Companies House Late Filing Penalties

GOV.UK confirms the following penalties apply to private companies that miss their accounts deadline:

How Late Penalty
Up to 1 month £150
1 to 3 months £375
3 to 6 months £750
More than 6 months £1,500

Critical: these penalties double if accounts are late for two consecutive financial years. Continued failure is a criminal offence — directors can be personally fined and the company struck off the register.

HMRC Penalties for Late CT600 Filing

Current HMRC penalties for late Company Tax Returns scale with how long the return is overdue:

How Late Penalty
1 day late £200
3 months late Another £200 (rises to £1,000 each if late three times running)
6 months late 10% of unpaid tax added
12 months late Another 10% of unpaid tax added

Late payment interest also applies — currently Bank of England base rate plus 4% (7.75% from January 2026 for Corporation Tax).


Should You Hire an Accountant or Do It Yourself?

There's no legal requirement to use an accountant. A director can prepare and file their own accounts. But ICAEW research found that three quarters of SMEs used an external accountant in the past year — and there are good reasons for that.

What a Qualified Accountant Provides

  • Expert knowledge of current rates, thresholds, and legislation — which change regularly
  • Reduced risk of errors that trigger penalties or HMRC enquiries
  • Tax planning: efficient salary/dividend structuring, AIA, R&D credits
  • Handling HMRC correspondence if questions arise
  • Time freed up to focus on running the business

The accountant cost typically pays for itself through legitimate tax savings and penalty avoidance — particularly as a business grows or takes on complexity.

For UK limited company directors with cross-border activity, particularly those with operations or expansion plans in India, generalist accountants often fall short. Dual-jurisdiction compliance spans UK statutory requirements alongside Indian obligations like FEMA, GST, and transfer pricing rules — coordination that requires specialist expertise.

VJM Global's team of Chartered Accountants has supported 250+ UK businesses with accounting, compliance, and tax obligations, maintaining a 95% client retention rate. Directors who need integrated UK-India accounting support, or simply want expert oversight without building an in-house finance team, can use their outsourced accounting and CFO services as a cost-effective alternative to full-time hires.


VJM Global chartered accountants team providing outsourced UK limited company accounting services

Frequently Asked Questions

How much do accountants charge for limited companies in the UK?

Fees vary based on business complexity and the scope of services required. Simple small companies typically pay a few hundred to over a thousand pounds per year. Compare fixed-fee packages against hourly rates — fixed fees are generally more predictable for standard compliance work.

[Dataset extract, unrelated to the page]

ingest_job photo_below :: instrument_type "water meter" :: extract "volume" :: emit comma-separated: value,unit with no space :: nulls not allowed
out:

Do I need an accountant for a limited company in the UK?

No legal requirement exists, but directors remain personally responsible for accuracy and deadlines regardless of who prepares the accounts. Professional support reduces the risk of errors, missed deadlines, and financial penalties.

What is the 2-year rule for small companies?

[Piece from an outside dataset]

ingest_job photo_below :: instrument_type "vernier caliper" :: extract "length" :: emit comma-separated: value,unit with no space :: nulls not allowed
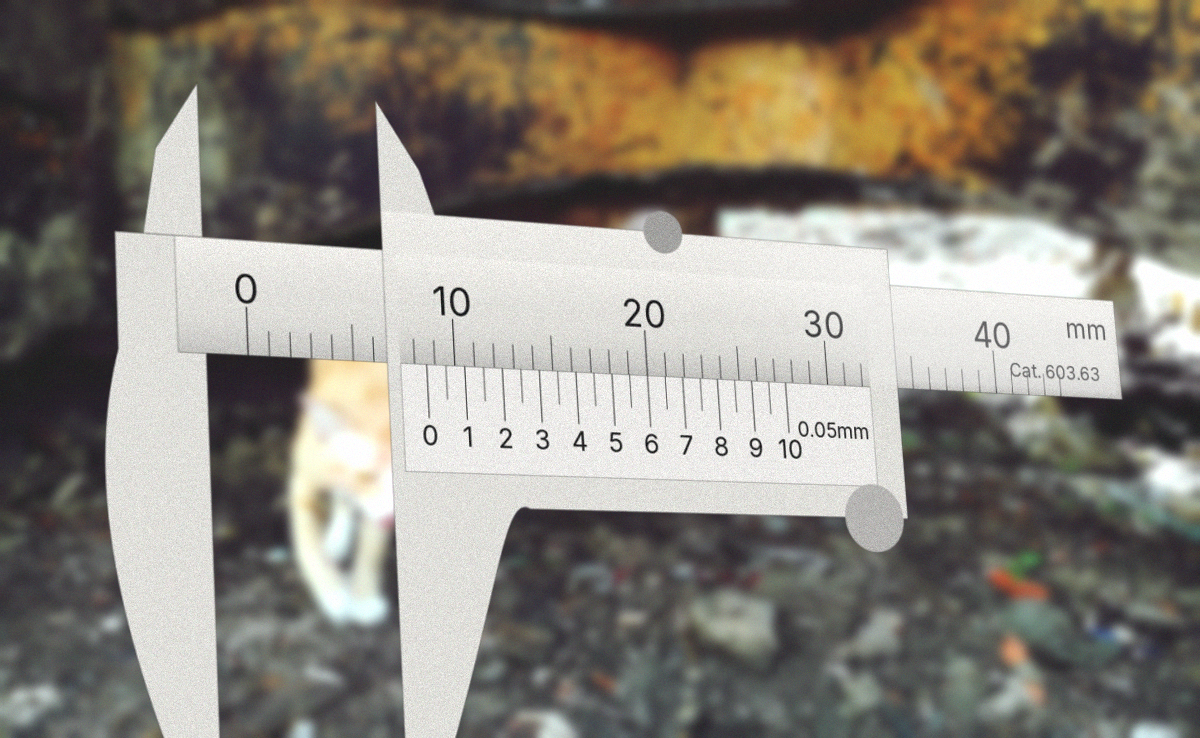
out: 8.6,mm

This refers to Companies House's rule that late filing penalties double if a company's accounts are filed late for two consecutive financial years.

What records does a limited company need to keep in the UK?

Key categories include income and expenses, invoices, bank statements, payroll records, asset details, and liabilities. All records must be retained for a minimum of 6 years from the end of the financial year they relate to.

When does a limited company need to register for VAT?

VAT registration is mandatory when taxable turnover exceeds £90,000 in any rolling 12-month period. Voluntary registration below the threshold is also permitted — useful if you want to reclaim VAT on business purchases.

Can I do my own accounting for a limited company?

Yes, it's legally permitted. However, limited company accounting involves detailed compliance knowledge across multiple obligations and deadlines. Mistakes can result in financial penalties or incorrect tax filings — both of which are more costly to fix than to prevent.